Copy out, word for word, everything in the data below from the line containing "This is a photograph, by" down to the line containing "unbelievable to me.", including both of those lines.

===== Material provided =====

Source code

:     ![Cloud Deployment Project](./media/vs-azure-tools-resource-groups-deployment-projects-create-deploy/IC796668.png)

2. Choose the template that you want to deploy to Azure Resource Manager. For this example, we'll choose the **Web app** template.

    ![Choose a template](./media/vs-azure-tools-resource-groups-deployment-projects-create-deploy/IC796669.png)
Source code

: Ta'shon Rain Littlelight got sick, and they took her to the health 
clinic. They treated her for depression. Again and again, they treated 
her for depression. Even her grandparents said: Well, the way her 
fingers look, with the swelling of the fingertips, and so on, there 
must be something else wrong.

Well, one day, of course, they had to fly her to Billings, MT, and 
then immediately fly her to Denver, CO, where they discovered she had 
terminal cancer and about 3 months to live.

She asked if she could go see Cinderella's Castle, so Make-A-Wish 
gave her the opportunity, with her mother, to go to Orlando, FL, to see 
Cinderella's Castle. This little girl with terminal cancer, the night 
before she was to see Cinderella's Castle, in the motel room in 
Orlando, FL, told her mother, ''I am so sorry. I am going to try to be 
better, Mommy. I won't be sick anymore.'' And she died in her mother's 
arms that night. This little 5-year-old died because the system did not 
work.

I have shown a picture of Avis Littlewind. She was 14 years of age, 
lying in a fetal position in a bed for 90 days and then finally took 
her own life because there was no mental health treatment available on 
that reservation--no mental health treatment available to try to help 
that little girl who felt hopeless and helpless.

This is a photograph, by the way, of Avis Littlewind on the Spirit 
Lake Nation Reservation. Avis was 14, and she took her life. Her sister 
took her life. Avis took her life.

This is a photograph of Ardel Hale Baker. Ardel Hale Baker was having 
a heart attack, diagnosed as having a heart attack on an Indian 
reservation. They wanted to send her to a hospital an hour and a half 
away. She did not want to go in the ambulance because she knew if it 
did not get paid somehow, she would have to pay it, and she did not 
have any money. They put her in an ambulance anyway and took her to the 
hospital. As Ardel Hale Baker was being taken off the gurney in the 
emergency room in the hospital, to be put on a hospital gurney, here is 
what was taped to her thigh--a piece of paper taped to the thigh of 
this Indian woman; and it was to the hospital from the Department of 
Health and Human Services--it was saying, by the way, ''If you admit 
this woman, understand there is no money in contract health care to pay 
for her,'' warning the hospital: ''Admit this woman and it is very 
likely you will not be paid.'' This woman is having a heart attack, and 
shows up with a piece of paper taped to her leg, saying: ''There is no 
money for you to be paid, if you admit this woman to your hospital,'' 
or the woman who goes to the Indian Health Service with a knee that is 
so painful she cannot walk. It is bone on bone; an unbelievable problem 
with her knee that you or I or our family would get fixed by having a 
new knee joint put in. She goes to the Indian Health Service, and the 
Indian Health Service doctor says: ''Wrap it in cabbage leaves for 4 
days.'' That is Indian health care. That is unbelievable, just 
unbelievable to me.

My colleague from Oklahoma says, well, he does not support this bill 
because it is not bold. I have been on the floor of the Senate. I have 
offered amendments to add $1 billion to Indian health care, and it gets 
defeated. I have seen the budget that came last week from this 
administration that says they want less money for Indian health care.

=====

» **Completed task**:
This is a photograph, by the way, of Avis Littlewind on the Spirit 
Lake Nation Reservation. Avis was 14, and she took her life. Her sister 
took her life. Avis took her life.

This is a photograph of Ardel Hale Baker. Ardel Hale Baker was having 
a heart attack, diagnosed as having a heart attack on an Indian 
reservation. They wanted to send her to a hospital an hour and a half 
away. She did not want to go in the ambulance because she knew if it 
did not get paid somehow, she would have to pay it, and she did not 
have any money. They put her in an ambulance anyway and took her to the 
hospital. As Ardel Hale Baker was being taken off the gurney in the 
emergency room in the hospital, to be put on a hospital gurney, here is 
what was taped to her thigh--a piece of paper taped to the thigh of 
this Indian woman; and it was to the hospital from the Department of 
Health and Human Services--it was saying, by the way, ''If you admit 
this woman, understand there is no money in contract health care to pay 
for her,'' warning the hospital: ''Admit this woman and it is very 
likely you will not be paid.'' This woman is having a heart attack, and 
shows up with a piece of paper taped to her leg, saying: ''There is no 
money for you to be paid, if you admit this woman to your hospital,'' 
or the woman who goes to the Indian Health Service with a knee that is 
so painful she cannot walk. It is bone on bone; an unbelievable problem 
with her knee that you or I or our family would get fixed by having a 
new knee joint put in. She goes to the Indian Health Service, and the 
Indian Health Service doctor says: ''Wrap it in cabbage leaves for 4 
days.'' That is Indian health care. That is unbelievable, just 
unbelievable to me.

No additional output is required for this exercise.